F5 On February 14, 2024, concurrently with the issuance of the Tranche 1 Loans, the Issuer issued the First Tranche Warrant to HoldCo. The issuance of Second Tranche Warrants is subject to the Issuer's determination to call the Tranche 2 Loans, the size of the Tranche 2 Loans borrowed, Issuer's submission of an updated business plan, among other conditions not in the control of HoldCo, and accordingly the Second Tranche Warrants are not a "derivative security" (as such term is defined in Rule 16a-1(c) under the Securities Exchange Act of 1934, as amended ("Exchange Act")) and are therefore not reportable for purposes of Section 16 of the Exchange Act.
F6 The Warrants are exercisable at an initial exercise price of $0.01 per share and will expire ten years following their issuance. Upon certain issuances of Common Stock by the Issuer at a price less than 92.5% of the 10-day VWAP of the Common Stock, the number of shares of Common Stock that the holder will be entitled to purchase upon exercise of the Warrants will be adjusted upward pursuant to an anti-dilution formula set forth in the Warrants.

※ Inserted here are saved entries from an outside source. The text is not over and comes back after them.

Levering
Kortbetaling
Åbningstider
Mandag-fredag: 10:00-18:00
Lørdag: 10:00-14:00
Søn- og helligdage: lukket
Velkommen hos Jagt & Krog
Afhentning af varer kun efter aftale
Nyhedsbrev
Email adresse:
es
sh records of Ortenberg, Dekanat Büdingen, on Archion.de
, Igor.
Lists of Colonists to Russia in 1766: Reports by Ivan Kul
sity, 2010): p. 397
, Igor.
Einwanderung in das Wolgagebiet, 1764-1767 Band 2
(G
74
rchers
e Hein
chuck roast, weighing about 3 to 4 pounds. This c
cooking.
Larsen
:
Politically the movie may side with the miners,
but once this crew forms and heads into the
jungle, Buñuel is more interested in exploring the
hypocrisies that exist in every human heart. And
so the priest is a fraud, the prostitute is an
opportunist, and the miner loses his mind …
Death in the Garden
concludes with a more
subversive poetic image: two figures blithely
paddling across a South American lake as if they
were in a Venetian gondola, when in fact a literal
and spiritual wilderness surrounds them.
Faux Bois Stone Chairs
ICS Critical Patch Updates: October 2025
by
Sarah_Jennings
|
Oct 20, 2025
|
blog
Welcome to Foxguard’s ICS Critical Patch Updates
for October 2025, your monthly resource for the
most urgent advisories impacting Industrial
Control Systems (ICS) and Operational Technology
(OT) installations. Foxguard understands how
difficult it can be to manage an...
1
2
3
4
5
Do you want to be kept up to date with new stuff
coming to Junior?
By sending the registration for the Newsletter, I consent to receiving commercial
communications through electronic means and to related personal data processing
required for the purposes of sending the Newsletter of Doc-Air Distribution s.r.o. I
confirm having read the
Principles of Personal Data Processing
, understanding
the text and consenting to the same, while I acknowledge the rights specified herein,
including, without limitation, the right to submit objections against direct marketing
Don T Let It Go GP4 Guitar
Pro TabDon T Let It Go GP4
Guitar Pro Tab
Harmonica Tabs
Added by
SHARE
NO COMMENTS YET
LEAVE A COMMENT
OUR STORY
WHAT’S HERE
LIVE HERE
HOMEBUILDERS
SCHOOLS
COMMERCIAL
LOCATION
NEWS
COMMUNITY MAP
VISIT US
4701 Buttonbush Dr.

Additionally, pursuant to the terms of the Warrants, the number of shares for which the Warrants are exercisable and the exercise price for such shares may be adjusted for stock splits, reclassifications, share combinations, dividends or distributions made by the Issuer on the Common Stock, certain other issuances of Common Stock or securities convertible into Common Stock and similar adjustments.
F7 On February 14, 2024, the Issuer received executed written consents from stockholders approving the issuance of all shares of Common Stock issuable upon exercise of the First Tranche Warrant exceeding 19.99% of the number of shares of Common Stock outstanding as of that date (the "19.99% Cap"), the issuance of Second Tranche Warrants and the issuance of all shares of Common Stock issuable upon exercise of Second Tranche Warrants. HoldCo may not exercise the Warrants to the extent that the number of shares of Common Stock to be issued to HoldCo upon such exercise would exceed the 19.99% Cap until the twentieth calendar day following the date that the Issuer mails an information statement to its stockholders.